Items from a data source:
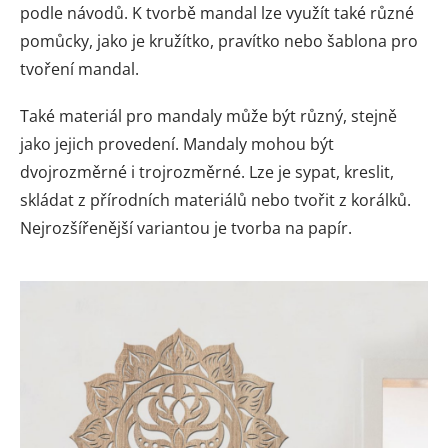
podle návodů. K tvorbě mandal lze využít také různé
pomůcky, jako je kružítko, pravítko nebo šablona pro
tvoření mandal.
Také materiál pro mandaly může být různý, stejně
jako jejich provedení. Mandaly mohou být
dvojrozměrné i trojrozměrné. Lze je sypat, kreslit,
skládat z přírodních materiálů nebo tvořit z korálků.
Nejrozšířenější variantou je tvorba na papír.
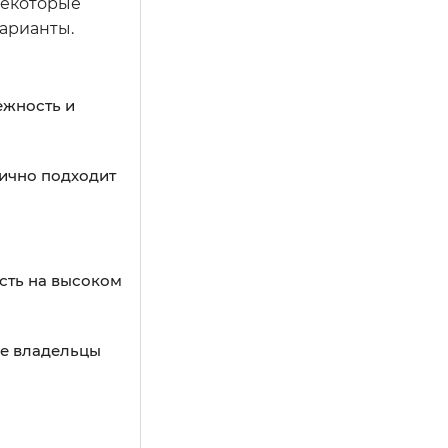
 Некоторые
арианты.
ежность и
лично подходит
сть на высоком
ие владельцы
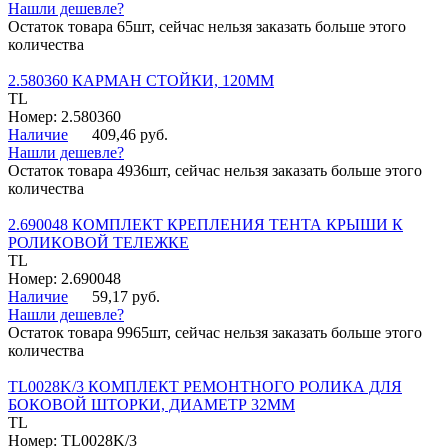
Нашли дешевле?
Остаток товара 65шт, сейчас нельзя заказать больше этого
количества
2.580360 КАРМАН СТОЙКИ, 120ММ
TL
Номер: 2.580360
Наличие
409,46 руб.
Нашли дешевле?
Остаток товара 4936шт, сейчас нельзя заказать больше этого
количества
2.690048 КОМПЛЕКТ КРЕПЛЕНИЯ ТЕНТА КРЫШИ К
РОЛИКОВОЙ ТЕЛЕЖКЕ
TL
Номер: 2.690048
Наличие
59,17 руб.
Нашли дешевле?
Остаток товара 9965шт, сейчас нельзя заказать больше этого
количества
TL0028K/3 КОМПЛЕКТ РЕМОНТНОГО РОЛИКА ДЛЯ
БОКОВОЙ ШТОРКИ, ДИАМЕТР 32ММ
TL
Номер: TL0028K/3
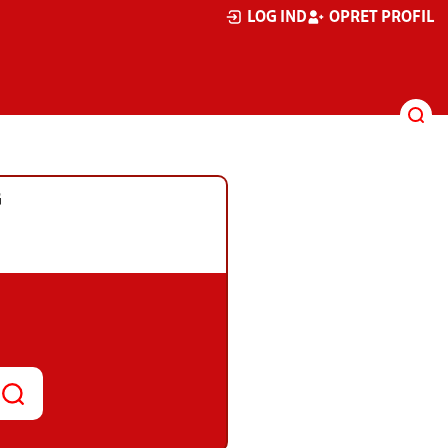
LOG IND
OPRET PROFIL
G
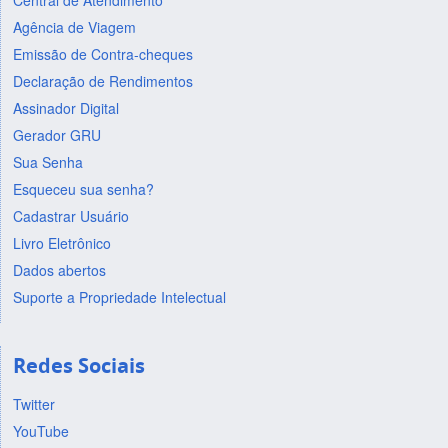
Central de Atendimento
Agência de Viagem
Emissão de Contra-cheques
Declaração de Rendimentos
Assinador Digital
Gerador GRU
Sua Senha
Esqueceu sua senha?
Cadastrar Usuário
Livro Eletrônico
Dados abertos
Suporte a Propriedade Intelectual
Redes Sociais
Twitter
YouTube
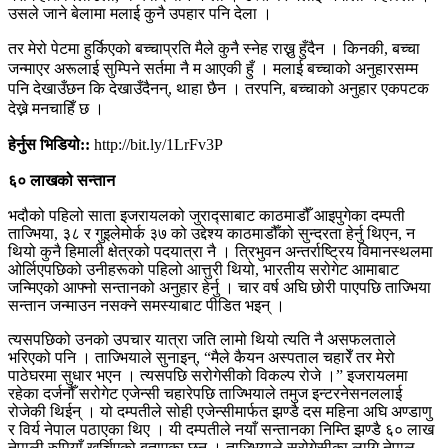
उसले जाने बेलामा मलाई कुनै उपहार पनि देला ।
तर मेरो पेटमा हुर्किएको बच्चाप्रति मैले कुनै स्नेह राख्नु हुँदैन । किनकी, बच्चा
जन्माएर अरूलाई सुम्पिने सर्तमा नै म आएकी हुँ । मलाई बच्चाको अनुहारसम्म
पनि देखाउँछन कि देखाउँदैनन्, थाहा छैन । तरपनि, बच्चाको अनुहार एकपटक
देख्ने मनचाहिँ छ ।
हेर्नुस भिडियो::
http://bit.ly/1LrFv3P
६० लाखको सन्तान
भदौको पहिलो साता इजरायलको जुराद्साबाट काठमाडौँ आइपुगेका दम्पती
ताज्भिया, ३८ र गुइलेमोर्क ३७ को उद्देश्य काठमाडौँको सुन्दरता हेर्नु थिएन, न
थियो कुनै हिमाली क्षेत्रको पदयात्रा नै । त्रिभुवन अन्तर्राष्ट्रिय विमानस्थलमा
ओर्लिएपछिको उनीहरूको पहिलो आत्तुरी थियो, भारतीय सरोगेट आमाबाट
जन्मिएको आफ्नो सन्तानको अनुहार हेर्नु । चार वर्ष अघि छोरी पाएपछि ताज्भिया
सन्तान जन्माउन नसक्ने समस्याबाट पीडित भइन् ।
त्यसपछिको उनको उपचार यात्रा जति लामो थियो त्यति नै असफलताले
भरिएको पनि । ताज्भियाले सुनाइन्, “मैले कैयन अस्पताल चहारेँ तर मेरो
पाठेघरमा सुधार भएन । त्यसपछि सरोगेसीको विकल्प रोजे ।” इजरायलमा
रहेका दर्जनौँ सरोगेट एजेन्सी चहारेपछि ताज्भियाले तमुज इन्टरनेसनललाई
रोजेकी थिईन् । यो दम्पतीले सोही एजेन्सीमार्फत झण्डै दस महिना अघि अण्डाणु
र विर्य नेपाल पठाएका थिए । यी दम्पतीले नयाँ सन्तानका निम्ति झण्डै ६० लाख
नेपाली रुपियाँ खर्चिएको बताएका छन् । ताज्भियाले सरोगेसीका लागि नेपाल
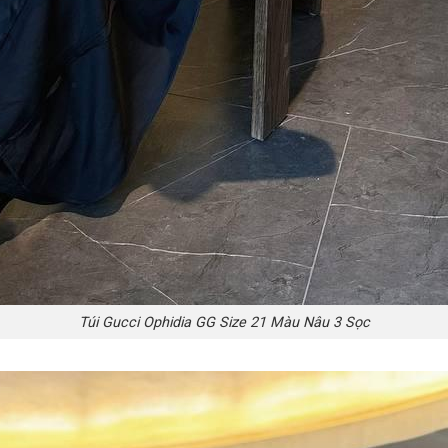
Túi Gucci Ophidia GG Size 21 Màu Nâu 3 Sọc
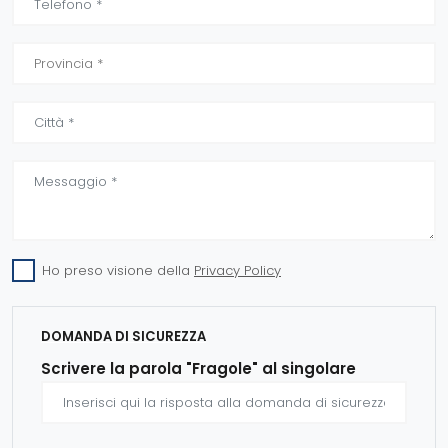
Ho preso visione della
Privacy Policy
DOMANDA DI SICUREZZA
Scrivere la parola "Fragole" al singolare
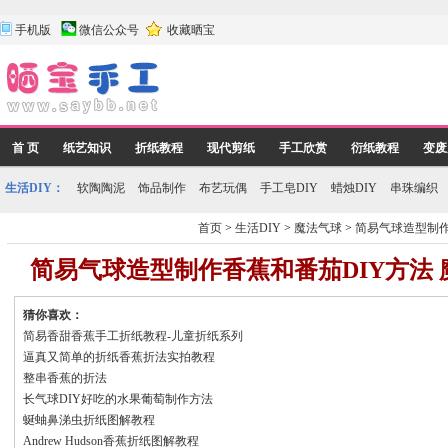
手机版
微信公众号
收藏晒宝
首 页
纸艺知识
折纸教程
现代剪纸
手工欣赏
衍纸教程
变废
生活DIY：
软陶陶泥
饰品制作
布艺玩偶
手工皂DIY
蜡烛DIY
串珠编织
首页
>
生活DIY
>
魔法气球
>
简易气球造型制作
简易气球造型制作香蕉和番茄DIY方法
猜你喜欢：
简易香甜香蕉手工折纸教程-儿童折纸系列
逼真又简单的折纸香蕉折法实拍教程
整串香蕉的折法
长气球DIY好吃的水果葡萄制作方法
蜒蚰鼻涕虫折纸图解教程
Andrew Hudson香蕉折纸图解教程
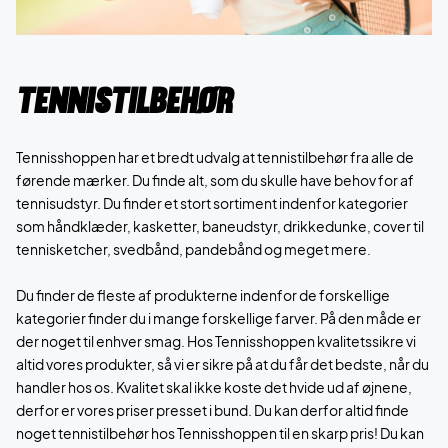
Tennistilbehør
Tennisshoppen har et bredt udvalg at tennistilbehør fra alle de
førende mærker. Du finde alt, som du skulle have behov for af
tennisudstyr. Du finder et stort sortiment indenfor kategorier
som håndklæder, kasketter, baneudstyr, drikkedunke, cover til
tennisketcher, svedbånd, pandebånd og meget mere.
Du finder de fleste af produkterne indenfor de forskellige
kategorier finder du i mange forskellige farver. På den måde er
der noget til enhver smag. Hos Tennisshoppen kvalitetssikre vi
altid vores produkter, så vi er sikre på at du får det bedste, når du
handler hos os. Kvalitet skal ikke koste det hvide ud af øjnene,
derfor er vores priser presset i bund. Du kan derfor altid finde
noget tennistilbehør hos Tennisshoppen til en skarp pris! Du kan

### PROBLEM DETAILS:
Scan the data above. Return every line with "indenfor" in it.

### ANSWER TO THE PROBLEM:
tennisudstyr. Du finder et stort sortiment indenfor kategorier
Du finder de fleste af produkterne indenfor de forskellige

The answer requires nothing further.